Japan just set a record. The 30-year bond yield jumped to 3.32%. That is not a number. That is 235% of GDP hanging over the country like a guillotine. Interest on the 30-year portion alone could now be roughly 7.8 trillion USD equivalent annually. The yen is below ¥150, a drop of 11% in weeks. The Nikkei spiked. Traders are jittery. The world thinks it’s business as usual. It isn’t.
The government? Silent. The media? Shrugging. Sanae Takaichi just won the LDP leadership. Her plan: massive stimulus, more debt. Japan is doubling down on a debt binge while markets scream warnings. Borrowing costs have more than tripled compared to decades-long lows, threatening to push government interest spending from 3–4% of GDP to 5–6% within a few years.

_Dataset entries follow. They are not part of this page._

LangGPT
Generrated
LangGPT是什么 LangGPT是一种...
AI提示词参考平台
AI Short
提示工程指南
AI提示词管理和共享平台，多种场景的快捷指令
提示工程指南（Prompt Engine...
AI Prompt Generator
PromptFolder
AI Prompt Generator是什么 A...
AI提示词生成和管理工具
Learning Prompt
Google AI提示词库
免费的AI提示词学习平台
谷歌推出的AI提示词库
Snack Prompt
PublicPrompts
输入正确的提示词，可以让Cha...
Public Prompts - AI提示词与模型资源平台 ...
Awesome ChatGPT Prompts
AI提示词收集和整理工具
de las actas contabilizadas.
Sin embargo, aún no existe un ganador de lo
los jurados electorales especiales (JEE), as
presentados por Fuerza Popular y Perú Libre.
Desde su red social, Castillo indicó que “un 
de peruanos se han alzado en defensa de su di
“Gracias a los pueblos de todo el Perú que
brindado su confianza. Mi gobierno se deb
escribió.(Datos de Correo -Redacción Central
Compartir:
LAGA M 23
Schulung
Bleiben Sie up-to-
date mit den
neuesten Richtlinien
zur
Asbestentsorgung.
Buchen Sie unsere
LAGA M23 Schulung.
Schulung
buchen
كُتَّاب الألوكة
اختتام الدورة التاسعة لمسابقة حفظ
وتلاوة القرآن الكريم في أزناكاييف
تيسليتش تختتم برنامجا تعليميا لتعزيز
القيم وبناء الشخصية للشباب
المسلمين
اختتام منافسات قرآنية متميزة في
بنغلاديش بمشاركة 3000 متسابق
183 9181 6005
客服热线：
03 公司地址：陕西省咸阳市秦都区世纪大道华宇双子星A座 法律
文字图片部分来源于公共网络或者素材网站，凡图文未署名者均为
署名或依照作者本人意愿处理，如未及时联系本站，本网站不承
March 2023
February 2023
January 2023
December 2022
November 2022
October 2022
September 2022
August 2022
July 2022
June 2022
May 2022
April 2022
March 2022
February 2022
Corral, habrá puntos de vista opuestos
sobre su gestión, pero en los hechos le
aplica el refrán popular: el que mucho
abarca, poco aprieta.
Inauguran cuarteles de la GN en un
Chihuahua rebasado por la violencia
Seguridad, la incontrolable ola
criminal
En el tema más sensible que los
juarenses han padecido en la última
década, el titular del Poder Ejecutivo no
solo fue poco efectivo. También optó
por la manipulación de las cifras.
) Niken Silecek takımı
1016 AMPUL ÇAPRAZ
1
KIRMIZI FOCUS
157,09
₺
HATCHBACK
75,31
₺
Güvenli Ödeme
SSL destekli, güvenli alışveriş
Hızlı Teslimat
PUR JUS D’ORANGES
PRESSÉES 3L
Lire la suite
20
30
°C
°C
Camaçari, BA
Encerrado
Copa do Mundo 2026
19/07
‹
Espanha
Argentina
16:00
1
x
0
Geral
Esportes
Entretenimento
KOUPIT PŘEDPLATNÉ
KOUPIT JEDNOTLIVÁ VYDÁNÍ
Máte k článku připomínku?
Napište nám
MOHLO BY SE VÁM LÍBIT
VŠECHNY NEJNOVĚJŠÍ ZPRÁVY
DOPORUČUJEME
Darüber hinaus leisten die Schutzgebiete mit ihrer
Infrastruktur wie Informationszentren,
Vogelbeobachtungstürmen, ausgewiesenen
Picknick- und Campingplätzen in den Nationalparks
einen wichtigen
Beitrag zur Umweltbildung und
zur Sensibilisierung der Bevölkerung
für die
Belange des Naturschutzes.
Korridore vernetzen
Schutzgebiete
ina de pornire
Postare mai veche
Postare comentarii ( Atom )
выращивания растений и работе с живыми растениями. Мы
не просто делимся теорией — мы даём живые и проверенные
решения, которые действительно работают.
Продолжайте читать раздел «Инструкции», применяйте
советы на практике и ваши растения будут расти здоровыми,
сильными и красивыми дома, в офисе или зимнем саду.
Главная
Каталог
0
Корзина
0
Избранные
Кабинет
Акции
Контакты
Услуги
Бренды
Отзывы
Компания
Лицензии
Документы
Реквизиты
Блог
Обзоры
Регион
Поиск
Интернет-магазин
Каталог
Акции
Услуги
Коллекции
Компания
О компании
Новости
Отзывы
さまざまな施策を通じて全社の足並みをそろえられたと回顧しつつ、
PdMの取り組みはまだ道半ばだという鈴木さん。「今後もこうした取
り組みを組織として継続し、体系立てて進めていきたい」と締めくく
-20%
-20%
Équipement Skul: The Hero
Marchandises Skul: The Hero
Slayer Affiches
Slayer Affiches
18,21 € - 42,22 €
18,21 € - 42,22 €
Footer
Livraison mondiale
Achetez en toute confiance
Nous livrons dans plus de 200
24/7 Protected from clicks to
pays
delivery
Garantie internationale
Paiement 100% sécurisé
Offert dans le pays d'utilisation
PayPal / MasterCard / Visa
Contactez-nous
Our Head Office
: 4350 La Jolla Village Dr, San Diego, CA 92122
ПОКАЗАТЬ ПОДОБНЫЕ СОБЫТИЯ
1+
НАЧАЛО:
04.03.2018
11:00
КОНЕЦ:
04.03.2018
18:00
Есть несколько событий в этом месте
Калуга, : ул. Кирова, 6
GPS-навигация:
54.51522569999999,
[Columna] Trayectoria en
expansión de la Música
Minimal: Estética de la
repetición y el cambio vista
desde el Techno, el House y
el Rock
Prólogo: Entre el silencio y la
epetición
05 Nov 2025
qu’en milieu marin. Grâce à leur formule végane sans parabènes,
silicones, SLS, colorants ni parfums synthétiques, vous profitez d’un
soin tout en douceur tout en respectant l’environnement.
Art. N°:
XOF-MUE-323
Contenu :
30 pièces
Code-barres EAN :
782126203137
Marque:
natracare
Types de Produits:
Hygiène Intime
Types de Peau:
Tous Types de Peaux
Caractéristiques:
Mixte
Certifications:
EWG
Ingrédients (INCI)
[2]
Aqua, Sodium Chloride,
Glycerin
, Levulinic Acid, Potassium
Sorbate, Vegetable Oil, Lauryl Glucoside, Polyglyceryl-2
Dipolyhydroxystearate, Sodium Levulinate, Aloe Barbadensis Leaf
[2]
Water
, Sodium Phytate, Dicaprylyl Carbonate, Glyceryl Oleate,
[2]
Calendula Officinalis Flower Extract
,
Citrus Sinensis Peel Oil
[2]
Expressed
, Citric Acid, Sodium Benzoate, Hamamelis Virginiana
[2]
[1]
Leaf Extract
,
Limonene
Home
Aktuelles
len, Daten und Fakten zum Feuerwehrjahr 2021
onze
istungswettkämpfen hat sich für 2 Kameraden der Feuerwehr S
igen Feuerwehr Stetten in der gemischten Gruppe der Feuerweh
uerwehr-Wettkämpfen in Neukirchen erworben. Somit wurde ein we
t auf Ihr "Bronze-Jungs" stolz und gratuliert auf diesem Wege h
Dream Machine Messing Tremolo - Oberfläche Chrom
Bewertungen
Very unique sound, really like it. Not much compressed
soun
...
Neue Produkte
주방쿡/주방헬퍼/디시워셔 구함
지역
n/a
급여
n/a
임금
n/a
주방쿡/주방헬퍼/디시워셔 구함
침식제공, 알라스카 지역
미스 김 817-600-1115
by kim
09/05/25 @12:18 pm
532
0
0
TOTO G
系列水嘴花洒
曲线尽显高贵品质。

The yen carry trade that fueled global liquidity for years is teetering. Investors borrowed yen at tiny rates to buy higher-yielding assets elsewhere. Now? If they unwind, it won’t be neat. U.S. treasuries, emerging markets, global equities—everything could shake. If Japan sells even 5% of its $1.3 trillion U.S. treasury holdings to cover domestic bond pressure, global yields could spike 10–20 basis points. Millions of positions, billions of dollars, ready to evaporate.
This is history in real time. Every percentage point in yield, every yen drop, every basis point is a lever that could topple confidence worldwide. And the fuse is already lit. The global economy is holding its breath. Every politician ignoring it, every media outlet silent, is complicit in a disaster that is still avoidable—but slipping away fast.
Japan is standing on a cliff. The world is watching. One gust, and everything could tumble.